In the context of inflation, the bad news for investors is that the return that a business earns on its equity (RoE) does not vary very much between inflationary and non-inflationary environments – this is because inflation equally impacts all the inputs that determine RoE, cancelling each other out. Warren Buffett’s classic 1977 article on inflation describes this phenomenon in great detail.

The upshot is that owning shares in a business that earns 12% RoE becomes far less attractive when inflation is running at 8%, versus when inflation takes out a smaller bite of 2%.

The Ugly

The longer that inflation persists, the more ruinous its effects are on business returns and therefore on the ownership shares in them. The key variables creating these deleterious effects include the following.

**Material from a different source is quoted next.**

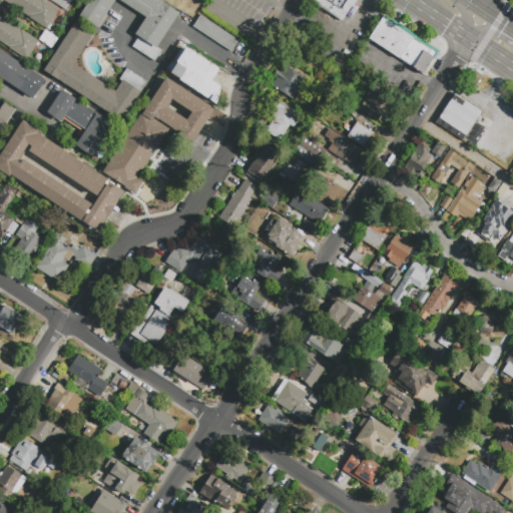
[(43,0),(58,10),(46,29),(28,17),(29,17),(4,0),(2,0),(1,2),(0,1),(0,0),(43,0)]
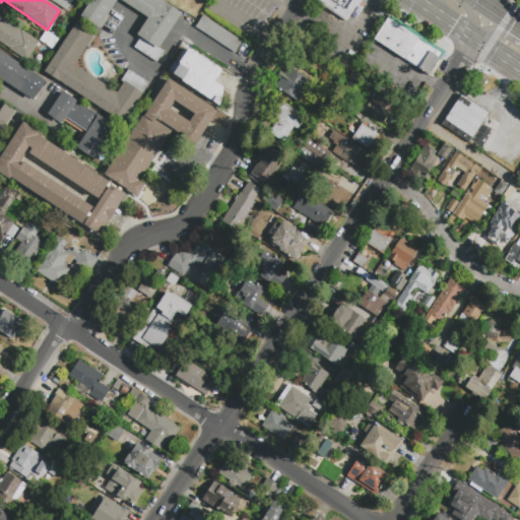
[(73,0),(66,10),(51,0),(73,0)]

1. Interest Rates: Inflation is a blessing to those who have borrowed and curse to those who have lent. This is because the borrowers pay interest (and principal) in the new inflated dollars, while the lenders originally lent out in more valuable older dollars. But lenders won’t be willing to play this game for long: When new loans are made or when debt comes up for rollover they will demand interest rates that compensate for inflation, thereby pushing up borrowing rates. The higher debt-servicing costs will of course pull down the profitability of businesses.

Additionally, a rise in interest rate has a multiplicative effect – it increases financing costs all along the company’s supply and value chain. The cumulative impact of higher interest rates to businesses is therefore acute.

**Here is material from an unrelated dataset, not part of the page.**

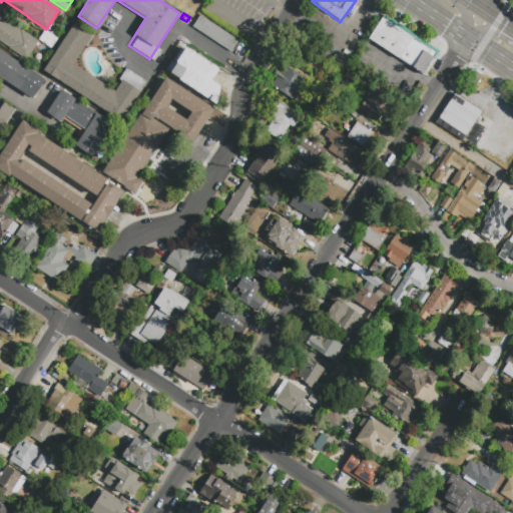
[(193,26),(200,16),(238,41),(231,51),(193,26)]
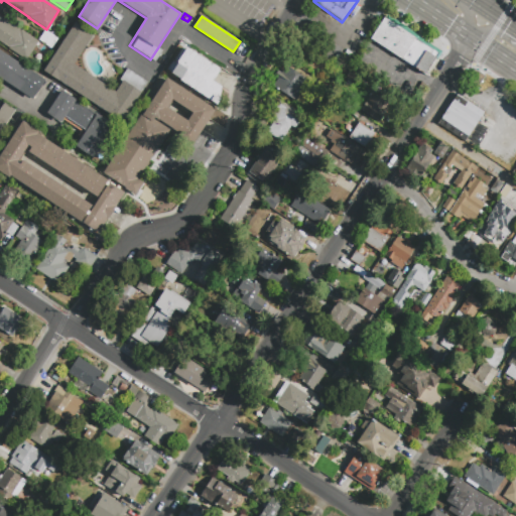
[(39,42),(27,60),(9,48),(10,48),(0,41),(0,17),(21,31),(21,30),(39,42)]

2. Replacement capex: Maintaining the productive capacity of a business requires ongoing capital expenditures on PP&E (plant, property & equipment). However, inflation-induced higher costs of replacement eats into the company’s cash flow. As inflation escalates, businesses burn through increasing portions of their cash flow just to stay in place.

3. Pricing Power: Although part of the escalating costs caused by inflation can be passed onto the consumers, fear of losing market share acts as a restraint on this. Very few businesses have true pricing power; in most cases, market forces conspire against a business’s ability to increase prices easily. This limited pricing power further compresses margins and profitability.

4. Taxation: In many major tax jurisdictions (domestic and global), income tax tiers are bracketed by fixed cutoffs and are not indexed to inflation. The net effect is that when inflation raises a company’s nominal income, it gets pushed into higher tax brackets although no rise in real income would have occurred. This so-called “bracket creep” further erodes the profitability of businesses.

The Gravitational Pull of Inflation: What Can Take Flight

Given all of this, are there any industries or sectors that can overcome the pull exerted by inflation? Businesses that have incurred high fixed costs in the past have long-lived productive assets, require minimal ongoing replacement expenditures, and have low variable costs are potential candidates. What are these? Unlevered REITs, timberland companies, and mineral and oil/gas royalties fall into this category. Companies that have strong pricing power (and usually possess a strong brand following) also are likely to sustain strength.

The bottom line is as follows: In an inflationary environment, the combined impact of higher interest rates, corrosive replacement capex, limited pricing power, higher tax rates, and stagnant returns on equity drag down business performance, and therefore make equities a weak shelter against the ravages of inflation.